Reisbureau Filmglobe II

  • Datum 01-12-2016
  • Auteur
  • Deel dit artikel

LE VOYAGE DU BALLON ROUGE

Parijs

De stadsplattegrond van Parijs is de blauwdruk van een hersenpan.

Begint elke filmherinnering met een wandeling? Een wandeling in een droom door een stad waarvan je je niet kunt herinneren wat er eerst was? De stad, de film of je droom? Wanneer is Parijs gebouwd? Op het moment dat ik als 13-jarige besloot uit te stappen bij metrostation Villiers Terrace om te zien wat Ian McColluch van Echo and the Bunnymen zag toen hij zong: "I’ve been op to Villiers Terrace to see what’s a-happening"? Dat moet in ieder geval het moment zijn geweest dat ik me voor het eerst bewust werd van de ambivalente relatie tussen een echt bestaande plaats waar je hard met je voeten op de grond kunt stampen en de afbeelding daarvan in een liedje, op een schilderij of in een film. Het heeft geen zin om op zoek te gaan naar ‘locaties’, eenvoudigweg omdat ze niet bestaan. Ze komen pas tot leven als je er in het bioscoopduister doorheen bent gedwaald.

◆ **Aangeleverde items**

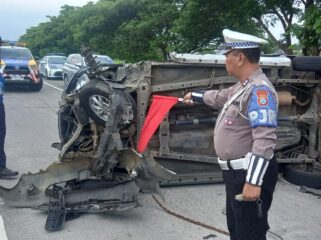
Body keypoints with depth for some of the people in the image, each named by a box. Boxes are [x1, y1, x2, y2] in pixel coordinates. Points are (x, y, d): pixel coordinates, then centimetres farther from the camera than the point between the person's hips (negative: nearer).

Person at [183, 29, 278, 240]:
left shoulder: (259, 89, -22)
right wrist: (195, 96, 48)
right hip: (236, 172, 11)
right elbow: (221, 97, 34)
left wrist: (253, 181, -32)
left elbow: (264, 140, -30)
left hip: (250, 175, -11)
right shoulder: (243, 86, 12)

◆ **Opdrachten**
a) Schrijf het deel van het tekstfragment over dat begint bij de woorden "Begint elke filmherinnering"; stop na de woorden "doorheen bent gedwaald.".
b) Zeg voor elke bewering of die overeenkomt met het tekstfragment. Antwoord met ja of nee en citeer letterlijk de woorden uit het tekstfragment die de doorslag geven. (i) Volgens het tekstfragment heeft het zin om op zoek te gaan naar locaties. (ii) Ian McColluch wordt genoemd als iemand van Echo and the Bunnymen. (iii) De stadsplattegrond van Parijs wordt de blauwdruk van een hersenpan genoemd.

◆ **Antwoorden**
a)
Begint elke filmherinnering met een wandeling? Een wandeling in een droom door een stad waarvan je je niet kunt herinneren wat er eerst was? De stad, de film of je droom? Wanneer is Parijs gebouwd? Op het moment dat ik als 13-jarige besloot uit te stappen bij metrostation Villiers Terrace om te zien wat Ian McColluch van Echo and the Bunnymen zag toen hij zong: "I’ve been op to Villiers Terrace to see what’s a-happening"? Dat moet in ieder geval het moment zijn geweest dat ik me voor het eerst bewust werd van de ambivalente relatie tussen een echt bestaande plaats waar je hard met je voeten op de grond kunt stampen en de afbeelding daarvan in een liedje, op een schilderij of in een film. Het heeft geen zin om op zoek te gaan naar ‘locaties’, eenvoudigweg omdat ze niet bestaan. Ze komen pas tot leven als je er in het bioscoopduister doorheen bent gedwaald.

b)
(i) Nee: "Het heeft geen zin om op zoek te gaan naar ‘locaties’, eenvoudigweg omdat ze niet bestaan."
(ii) Ja: "Ian McColluch van Echo and the Bunnymen"
(iii) Ja: "De stadsplattegrond van Parijs is de blauwdruk van een hersenpan."